The audience had been sitting down the entire time. When lan Moore left, we sat there in an odd, complete silence. The backup band walked out one by one, but the audience remained silent. Then, Bob Dylan stepped into the light. He was wearing an electric blue, metallic shirt. Every light in the house was shining directly on him so that he seemed to shine. The entire audience burst into the loudest standing ovation celebration I have ever heard. The audience was so huge, I could barely hear him for the first few songs.

After a few minutes, I felt this constant tapping on my left arm. I looked over to see that the sixty-year-old man down the way was trying to get his thirty-year-old girlfriend sitting next to me out. Before Dylan came out, I saw her conning a few substances out of the guy in front of her. Her exact wording was, Ive never done it before. But you could tell that was a lie. Or so I thought. Apparently, not less than half an hour later, the drugs had taken their toll. Her boyfriend had kept her in the seat just so he could see Dylan sing.

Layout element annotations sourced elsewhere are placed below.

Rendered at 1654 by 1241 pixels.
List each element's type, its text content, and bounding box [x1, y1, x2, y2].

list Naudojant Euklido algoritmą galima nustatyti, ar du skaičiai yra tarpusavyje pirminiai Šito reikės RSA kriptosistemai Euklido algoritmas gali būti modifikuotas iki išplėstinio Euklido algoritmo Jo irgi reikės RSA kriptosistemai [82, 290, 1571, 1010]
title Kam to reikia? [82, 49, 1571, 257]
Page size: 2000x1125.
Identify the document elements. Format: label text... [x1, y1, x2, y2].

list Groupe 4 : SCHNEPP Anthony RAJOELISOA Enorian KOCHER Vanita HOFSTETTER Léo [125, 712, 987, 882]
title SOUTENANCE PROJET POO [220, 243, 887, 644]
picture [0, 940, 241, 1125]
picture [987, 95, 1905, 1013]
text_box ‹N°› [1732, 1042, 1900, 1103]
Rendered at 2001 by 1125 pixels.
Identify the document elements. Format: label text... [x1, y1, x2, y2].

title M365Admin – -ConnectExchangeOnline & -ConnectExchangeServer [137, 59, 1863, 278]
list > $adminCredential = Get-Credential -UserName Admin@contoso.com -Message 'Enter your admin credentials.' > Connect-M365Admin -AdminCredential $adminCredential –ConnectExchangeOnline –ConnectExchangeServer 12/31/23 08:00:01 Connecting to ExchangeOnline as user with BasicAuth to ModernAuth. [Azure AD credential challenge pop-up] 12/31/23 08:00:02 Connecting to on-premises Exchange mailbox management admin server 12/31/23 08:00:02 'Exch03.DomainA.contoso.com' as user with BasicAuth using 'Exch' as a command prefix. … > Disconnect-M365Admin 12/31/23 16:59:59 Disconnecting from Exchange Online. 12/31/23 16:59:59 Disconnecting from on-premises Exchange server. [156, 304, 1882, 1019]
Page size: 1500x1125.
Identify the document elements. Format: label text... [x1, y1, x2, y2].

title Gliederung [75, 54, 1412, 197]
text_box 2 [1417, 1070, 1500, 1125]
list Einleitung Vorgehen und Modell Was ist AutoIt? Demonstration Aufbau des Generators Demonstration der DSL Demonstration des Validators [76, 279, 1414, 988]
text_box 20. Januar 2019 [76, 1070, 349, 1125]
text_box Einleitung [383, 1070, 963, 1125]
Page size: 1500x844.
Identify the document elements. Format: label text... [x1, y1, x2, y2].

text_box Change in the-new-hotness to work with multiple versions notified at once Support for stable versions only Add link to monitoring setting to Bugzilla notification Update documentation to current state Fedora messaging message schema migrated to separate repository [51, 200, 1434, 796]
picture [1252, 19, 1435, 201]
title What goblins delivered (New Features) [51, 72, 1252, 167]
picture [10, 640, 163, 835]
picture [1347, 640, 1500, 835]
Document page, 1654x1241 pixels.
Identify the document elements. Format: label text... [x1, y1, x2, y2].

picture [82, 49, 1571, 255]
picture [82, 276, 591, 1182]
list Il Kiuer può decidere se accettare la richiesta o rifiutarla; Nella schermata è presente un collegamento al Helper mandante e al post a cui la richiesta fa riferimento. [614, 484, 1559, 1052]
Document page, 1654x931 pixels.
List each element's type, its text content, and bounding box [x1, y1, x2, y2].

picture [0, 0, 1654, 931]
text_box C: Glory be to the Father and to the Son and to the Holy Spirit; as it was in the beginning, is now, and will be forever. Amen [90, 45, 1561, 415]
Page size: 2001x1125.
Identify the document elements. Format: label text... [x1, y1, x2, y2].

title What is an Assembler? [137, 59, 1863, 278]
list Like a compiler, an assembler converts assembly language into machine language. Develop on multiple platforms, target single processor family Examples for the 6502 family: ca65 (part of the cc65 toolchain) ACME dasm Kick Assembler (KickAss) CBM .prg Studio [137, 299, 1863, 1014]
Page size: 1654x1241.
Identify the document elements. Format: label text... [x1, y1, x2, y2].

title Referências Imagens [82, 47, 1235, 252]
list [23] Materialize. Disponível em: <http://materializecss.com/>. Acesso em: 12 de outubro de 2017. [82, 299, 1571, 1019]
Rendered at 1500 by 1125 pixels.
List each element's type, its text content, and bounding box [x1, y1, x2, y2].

At that moment, I wanted to be Dylan. I wanted to be the person everyone wanted to see. I wanted to be the kind of man other men would risk their women’s lives to be, just so they could look at my performance. I wanted to be the center of attention. I wanted to have a career like Dylan’s, where I could perform non-stop from the time I turned 20 until I died. I wanted to be the name on every ticket. I wanted to be the face on everybody’s T-shirts. I wanted light, and T-shirts, and the public, and concerts. At that moment, and every moment after, I craved the thrill of the performance.